IAM instance profiles are nice but they are instance wide, but having each container a unique, short lived and properly scoped set of secrets injected at the last possible time and immediately revoked afterwards makes me feel all warm and fuzzy inside.
Not heard that criticism before, what are you referring to in particular? The NIH part seems incongruous to me, since Google were a major contributor in inventing warehouse scale computing and cluster schedulers (c.f. the Borg and Omega papers, etc.).
I would have to put so much effort in convincing customers and management to not go the (now almost default?) Kubernetes-route, that it's risky trying something else. A small hiccup in Nomad, would be enough for the pitchforks to come out.
The biggest benefits seem to be
(1) simplicity, but GCE and minikube are easy enough to learn in a day and
(2) ability to run non-containers, but docker containers are generic - they can run java apps just fine.
Nomad is operationally simple, you can run it out of your normal devops roles, you don't need dedicated staff. Mostly because you can pretty easily wrap your head around what it does and how it works.
This saves you bundles of cash and time.
Additionally, in the early days there were some tools missing (like online modifying the raft peer members) that are all there now.
Running in production and very happy with it!
Though Chronos has a release recently with a bunch of fixes, Mesos is inevitably fading as a legacy platform.

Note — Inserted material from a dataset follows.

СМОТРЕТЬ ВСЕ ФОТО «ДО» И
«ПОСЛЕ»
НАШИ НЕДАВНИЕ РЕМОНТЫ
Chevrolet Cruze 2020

Because of Chronos? This is a bizarre thing to say. Mesos actually works extremely well. Whenever I ask the why kube over Mesos question, I never get a good answer. I think because people just don’t know Mesos. Also it wasn’t made by google.

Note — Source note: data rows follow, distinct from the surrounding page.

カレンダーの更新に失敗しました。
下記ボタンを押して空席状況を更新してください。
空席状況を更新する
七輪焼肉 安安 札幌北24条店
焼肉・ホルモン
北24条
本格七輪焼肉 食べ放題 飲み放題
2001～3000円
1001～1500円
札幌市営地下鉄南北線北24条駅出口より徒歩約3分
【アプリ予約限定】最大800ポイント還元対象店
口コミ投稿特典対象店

This is likely related a set of Kubernetes bugs [1][2] (and grpc[3]) that CoreOS is working diligently to get fixed. The first set of these, the endpoint reconciler[4], has landed in 1.9.
More work is pending on the etcd client in Kubernetes. The good news is that the client is used everywhere, so one fix and all components will benefit.

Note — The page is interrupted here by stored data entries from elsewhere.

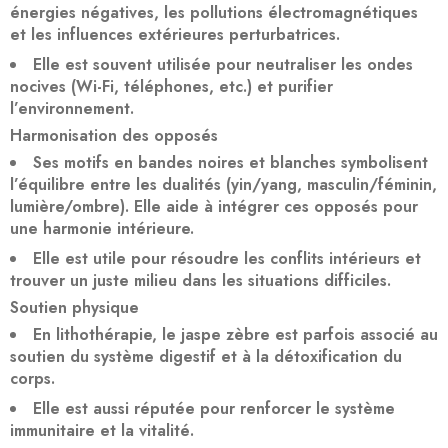
énergies négatives, les pollutions électromagnétiques
et les influences extérieures perturbatrices.
Elle est souvent utilisée pour
neutraliser les ondes
nocives
(Wi-Fi, téléphones, etc.) et purifier
l’environnement.
Harmonisation des opposés
Ses motifs en bandes noires et blanches symbolisent
l’
équilibre entre les dualités
(yin/yang, masculin/féminin,
lumière/ombre). Elle aide à intégrer ces opposés pour
une harmonie intérieure.
Elle est utile pour
résoudre les conflits intérieurs
et
trouver un juste milieu dans les situations difficiles.
Soutien physique
En lithothérapie, le jaspe zèbre est parfois associé au
soutien du système digestif
et à la
détoxification
du
corps.
Elle est aussi réputée pour
renforcer le système
immunitaire
et la vitalité.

[1]: https://github.com/kubernetes/community/pull/939 [2]: https://github.com/kubernetes/kubernetes/issues/22609 [3]: https://github.com/kubernetes/kubernetes/issues/47131 [4]: https://github.com/kubernetes/kubernetes/pull/51698
Also, any large scale system like Borg developed at a large company like Facebook or Google will have completely opinionated one-way-of-doing-things for a lot of aspects. This doesn’t work for the world outside where lots of developers from different backgrounds, lots of projects with different requirements exist.
The implementation is effectively entirely from scratch, so bugs will exist.
A lot of traditional financial instruments 1) are not resilient to failure and 2) run at fixed times in batches. I’m confident it’s not their own systems that set the requirement of rigidity.
Their customers expect the cron jobs to run when they expected and how they expected.
With that constraint restarts look a lot less acceptable.
I chose Nomad because I'm already using Consul and I wanted to run raw .Net executables. Would it have been worth it to use Docker with .Net Core?
Not trying to change my infrastructure now, but just curious about whether it is worth the time to play with it on the side.
Although k8s does seem to be designed much better. I use it personally too and hope for its success.
How does Stripe's approach differ?
Is there an advantage to one over the other? It looks like in both cases, you need a platform team (at least 2, maybe 3 people; we had a large complex setup and had like 10) to setup things like K8s, DC/OS or Nomad, because they are complex systems with a lot of different components .. components like Flanel vs Weavenet vs some other container networks, handling storage volumes, labels and automatic configuration of HAProxy from them (marathon-lb on DC/OS).
All schedulers (k8s, swarm, marathon) seems to use a json format for job information that's pretty specific, not only to the scheduler, but to the way other tooling is setup at your specific shop.